One piece of advice from Professor Duran to fellow Yellowdig instructors:
"In large online courses, I really emphasize Yellowdig participation as it's the only way students can really get to know and interact with each other. I also make it the least demanding component of my overall assessment each week, where there is a lot of room to explore the big themes for whatever content I might be covering."
How Professor Duran Uses Yellowdig:
Between Fall 2017 and Summer 2019, Professor Duran used Yellowdig for 7 graduate and undergraduate courses in psychology and cognitive science. Professor Duran teaches a mix of online and offline courses with large enrollments. Teams of graduate TA’s help Professor Duran moderate his high-enrollment Communities, and he encourages his TA’s to kickstart conversations by posting articles and sharing their views on course topics. Professor Duran also uses Yellowdig as an opportunity to familiarize his graduate students with subject matter outside their areas of specialization. He even finds that using Yellowdig helps him keep abreast of recent developments in his field. Finally, Professor Duran uses Yellowdig to identify promising undergraduates to work in his lab.
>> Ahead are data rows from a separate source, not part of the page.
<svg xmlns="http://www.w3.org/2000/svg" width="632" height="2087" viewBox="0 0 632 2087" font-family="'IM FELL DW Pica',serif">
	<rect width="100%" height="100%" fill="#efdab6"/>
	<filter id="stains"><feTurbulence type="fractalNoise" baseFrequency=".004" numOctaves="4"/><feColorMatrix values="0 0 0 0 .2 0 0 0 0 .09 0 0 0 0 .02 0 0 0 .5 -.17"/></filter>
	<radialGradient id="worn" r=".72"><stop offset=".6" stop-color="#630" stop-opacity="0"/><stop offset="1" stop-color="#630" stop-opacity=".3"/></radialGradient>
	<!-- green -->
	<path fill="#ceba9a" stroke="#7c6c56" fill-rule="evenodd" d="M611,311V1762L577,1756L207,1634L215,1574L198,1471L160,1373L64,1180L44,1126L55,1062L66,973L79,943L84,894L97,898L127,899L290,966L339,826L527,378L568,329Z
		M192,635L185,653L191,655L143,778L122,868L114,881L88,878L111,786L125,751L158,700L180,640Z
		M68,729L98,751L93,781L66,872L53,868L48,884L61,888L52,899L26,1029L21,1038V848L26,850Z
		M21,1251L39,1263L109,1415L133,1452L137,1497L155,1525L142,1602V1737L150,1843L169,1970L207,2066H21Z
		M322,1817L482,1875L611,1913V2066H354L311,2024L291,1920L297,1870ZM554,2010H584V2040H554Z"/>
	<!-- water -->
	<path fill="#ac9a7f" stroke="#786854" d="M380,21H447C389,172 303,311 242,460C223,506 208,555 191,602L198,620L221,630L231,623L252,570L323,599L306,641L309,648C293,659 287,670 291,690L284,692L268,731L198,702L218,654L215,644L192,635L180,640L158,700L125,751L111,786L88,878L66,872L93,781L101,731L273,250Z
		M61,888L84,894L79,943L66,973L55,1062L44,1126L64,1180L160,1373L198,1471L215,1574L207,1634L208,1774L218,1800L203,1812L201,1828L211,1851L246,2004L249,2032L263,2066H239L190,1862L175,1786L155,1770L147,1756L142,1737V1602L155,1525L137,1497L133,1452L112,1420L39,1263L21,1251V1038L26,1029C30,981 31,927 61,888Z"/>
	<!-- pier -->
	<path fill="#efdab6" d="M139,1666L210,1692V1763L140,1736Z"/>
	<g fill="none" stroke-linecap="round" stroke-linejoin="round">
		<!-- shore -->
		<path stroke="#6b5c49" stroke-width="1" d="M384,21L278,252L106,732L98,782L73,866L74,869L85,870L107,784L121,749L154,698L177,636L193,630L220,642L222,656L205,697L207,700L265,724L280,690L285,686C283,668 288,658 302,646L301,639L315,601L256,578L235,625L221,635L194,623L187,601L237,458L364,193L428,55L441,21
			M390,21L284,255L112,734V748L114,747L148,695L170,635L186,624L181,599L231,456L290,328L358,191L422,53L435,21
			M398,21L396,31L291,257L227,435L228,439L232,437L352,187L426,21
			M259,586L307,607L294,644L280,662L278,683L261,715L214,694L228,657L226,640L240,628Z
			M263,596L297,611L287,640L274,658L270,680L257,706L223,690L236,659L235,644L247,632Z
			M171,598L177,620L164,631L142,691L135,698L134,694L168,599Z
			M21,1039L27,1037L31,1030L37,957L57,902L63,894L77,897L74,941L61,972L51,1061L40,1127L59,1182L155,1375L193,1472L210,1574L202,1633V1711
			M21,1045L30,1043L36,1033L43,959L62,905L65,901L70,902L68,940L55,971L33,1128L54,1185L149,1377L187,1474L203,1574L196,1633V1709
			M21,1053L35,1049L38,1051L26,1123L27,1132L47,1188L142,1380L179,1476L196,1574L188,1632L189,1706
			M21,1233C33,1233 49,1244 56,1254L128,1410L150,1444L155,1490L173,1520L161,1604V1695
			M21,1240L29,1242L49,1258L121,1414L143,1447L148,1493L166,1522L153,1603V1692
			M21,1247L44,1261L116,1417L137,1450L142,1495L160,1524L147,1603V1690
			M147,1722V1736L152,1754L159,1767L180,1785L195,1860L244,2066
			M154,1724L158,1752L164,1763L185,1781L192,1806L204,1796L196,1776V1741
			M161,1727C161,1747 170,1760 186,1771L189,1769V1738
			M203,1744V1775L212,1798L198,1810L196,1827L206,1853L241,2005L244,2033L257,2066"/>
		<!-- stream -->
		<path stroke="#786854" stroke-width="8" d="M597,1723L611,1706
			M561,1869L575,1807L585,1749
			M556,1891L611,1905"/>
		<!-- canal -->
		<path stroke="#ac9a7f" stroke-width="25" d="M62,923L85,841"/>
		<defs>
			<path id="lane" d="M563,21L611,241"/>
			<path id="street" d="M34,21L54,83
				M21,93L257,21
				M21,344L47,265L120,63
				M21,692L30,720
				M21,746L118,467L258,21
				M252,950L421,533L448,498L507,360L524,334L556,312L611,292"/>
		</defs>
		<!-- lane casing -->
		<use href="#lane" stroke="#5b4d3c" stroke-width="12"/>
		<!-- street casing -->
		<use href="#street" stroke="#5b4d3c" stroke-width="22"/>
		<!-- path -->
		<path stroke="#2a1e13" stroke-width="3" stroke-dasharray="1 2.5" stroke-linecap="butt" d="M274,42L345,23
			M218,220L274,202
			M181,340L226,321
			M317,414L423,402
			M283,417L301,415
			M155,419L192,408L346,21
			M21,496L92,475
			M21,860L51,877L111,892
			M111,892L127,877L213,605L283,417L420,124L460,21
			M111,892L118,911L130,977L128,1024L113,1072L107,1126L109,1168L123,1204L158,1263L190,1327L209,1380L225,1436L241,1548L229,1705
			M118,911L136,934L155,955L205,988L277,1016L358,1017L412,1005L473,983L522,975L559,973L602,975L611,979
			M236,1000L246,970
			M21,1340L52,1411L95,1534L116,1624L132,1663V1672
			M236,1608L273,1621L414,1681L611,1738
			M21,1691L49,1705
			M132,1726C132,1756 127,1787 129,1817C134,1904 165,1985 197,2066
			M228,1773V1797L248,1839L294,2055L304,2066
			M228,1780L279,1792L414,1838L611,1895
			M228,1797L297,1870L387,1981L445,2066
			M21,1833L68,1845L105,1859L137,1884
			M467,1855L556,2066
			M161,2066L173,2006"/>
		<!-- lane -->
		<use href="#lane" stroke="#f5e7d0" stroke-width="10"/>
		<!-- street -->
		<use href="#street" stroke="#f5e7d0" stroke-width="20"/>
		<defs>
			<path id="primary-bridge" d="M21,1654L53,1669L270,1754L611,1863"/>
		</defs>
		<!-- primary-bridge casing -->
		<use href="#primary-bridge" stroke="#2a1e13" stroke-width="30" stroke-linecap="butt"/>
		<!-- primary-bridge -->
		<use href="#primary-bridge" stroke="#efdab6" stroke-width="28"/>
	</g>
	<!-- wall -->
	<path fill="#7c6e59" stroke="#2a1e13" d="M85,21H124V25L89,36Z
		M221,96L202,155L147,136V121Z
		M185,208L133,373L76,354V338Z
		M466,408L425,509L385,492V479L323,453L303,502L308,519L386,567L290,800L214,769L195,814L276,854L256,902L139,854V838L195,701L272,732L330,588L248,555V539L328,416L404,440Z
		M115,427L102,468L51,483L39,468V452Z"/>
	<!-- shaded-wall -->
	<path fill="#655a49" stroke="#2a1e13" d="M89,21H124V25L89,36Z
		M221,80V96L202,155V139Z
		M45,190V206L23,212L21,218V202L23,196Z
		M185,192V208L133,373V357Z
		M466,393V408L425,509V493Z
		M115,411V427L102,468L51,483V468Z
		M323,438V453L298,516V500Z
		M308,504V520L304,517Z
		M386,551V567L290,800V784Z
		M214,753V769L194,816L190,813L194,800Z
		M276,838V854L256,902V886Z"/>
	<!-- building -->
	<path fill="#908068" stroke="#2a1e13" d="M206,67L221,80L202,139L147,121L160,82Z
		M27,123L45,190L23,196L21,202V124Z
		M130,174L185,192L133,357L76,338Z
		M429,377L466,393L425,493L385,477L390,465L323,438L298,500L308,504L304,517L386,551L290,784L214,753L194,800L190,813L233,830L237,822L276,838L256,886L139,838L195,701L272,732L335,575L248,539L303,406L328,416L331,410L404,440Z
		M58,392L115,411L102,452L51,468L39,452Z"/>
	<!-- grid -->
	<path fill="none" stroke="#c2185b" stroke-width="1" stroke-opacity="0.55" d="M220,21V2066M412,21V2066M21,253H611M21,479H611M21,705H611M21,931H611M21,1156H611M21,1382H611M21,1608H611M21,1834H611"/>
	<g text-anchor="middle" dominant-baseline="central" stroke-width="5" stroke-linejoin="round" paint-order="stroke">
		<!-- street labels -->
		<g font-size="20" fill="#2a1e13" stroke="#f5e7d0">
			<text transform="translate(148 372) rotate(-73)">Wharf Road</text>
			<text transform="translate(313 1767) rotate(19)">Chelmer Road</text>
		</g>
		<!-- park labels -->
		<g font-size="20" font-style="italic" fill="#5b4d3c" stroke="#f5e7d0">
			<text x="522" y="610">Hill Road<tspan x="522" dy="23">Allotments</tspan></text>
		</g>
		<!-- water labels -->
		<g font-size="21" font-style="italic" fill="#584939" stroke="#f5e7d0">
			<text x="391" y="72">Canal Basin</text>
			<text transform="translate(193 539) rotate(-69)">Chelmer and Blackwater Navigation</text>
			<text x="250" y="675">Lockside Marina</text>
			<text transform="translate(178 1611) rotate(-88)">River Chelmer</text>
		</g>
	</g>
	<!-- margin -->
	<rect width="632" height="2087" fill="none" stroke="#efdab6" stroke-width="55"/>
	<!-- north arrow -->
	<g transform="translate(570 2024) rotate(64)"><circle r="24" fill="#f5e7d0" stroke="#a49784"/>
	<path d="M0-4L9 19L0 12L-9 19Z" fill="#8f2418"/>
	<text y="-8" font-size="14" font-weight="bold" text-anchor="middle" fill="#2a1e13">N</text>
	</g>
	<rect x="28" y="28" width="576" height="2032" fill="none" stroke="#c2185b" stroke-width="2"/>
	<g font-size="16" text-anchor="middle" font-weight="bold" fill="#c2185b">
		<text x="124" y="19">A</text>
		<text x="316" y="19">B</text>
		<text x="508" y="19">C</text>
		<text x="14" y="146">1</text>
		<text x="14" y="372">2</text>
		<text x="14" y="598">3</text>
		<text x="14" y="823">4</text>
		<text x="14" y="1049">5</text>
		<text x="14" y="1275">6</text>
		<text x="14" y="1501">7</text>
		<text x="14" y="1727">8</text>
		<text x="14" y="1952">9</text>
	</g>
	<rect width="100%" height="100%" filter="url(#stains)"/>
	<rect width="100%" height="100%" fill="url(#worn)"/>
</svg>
Yellowdig was a graded component of Professor Duran’s courses, and students’ Yellowdig grades were typically worth 20-25% of their final grades.
Professor Duran’s Results:
On average, students in Professor Duran’s Communities created 46 Posts and Comments and earned 99% of the 100% participation goal. The average conversation ratio (Comments / Posts) was 2.67, which could be increased by adding social points. In Professor Duran’s most recent undergraduate course, students were well-connected to each other despite the large class size; the average Community member responded to or received responses from 34 other active Community members. (See network graph.)
Overall, our data suggest that Professor Duran and his TA’s fostered strong and engaging Communities. One way for Professor Duran to further strengthen his Communities would be to increase the value of social points, which tend to increase high-quality posts, peer interactions, and student engagement.
The abbreviated network graph (left) and breakdown of settings (below) depict Prof. Duran’s most recent undergraduate cognitive science Community (S19). The red nodes in the network graph represent students; the green nodes represent TA’s; and the blue node represents Prof. Duran.
Prof. Duran and his TA’s divided their labor. TA’s commented on students’ posts (avg. out-degree centrality = 0.16), while Prof. Duran created posts for students to comment on (in-degree centrality = 0.35). Students who never commented or posted were excluded from the analysis.
About Professor Duran:
Professor Duran earned his Ph.D. in Cognitive Psychology at the University of Memphis and served as a postdoc at the University of California Merced. He is the Director of ASU’s DynamiCog Lab, an interdisciplinary lab dedicated to applying cognitive research to real-world settings. Professor Duran works on coordination, deception, bias, and perspective-taking, among other topics.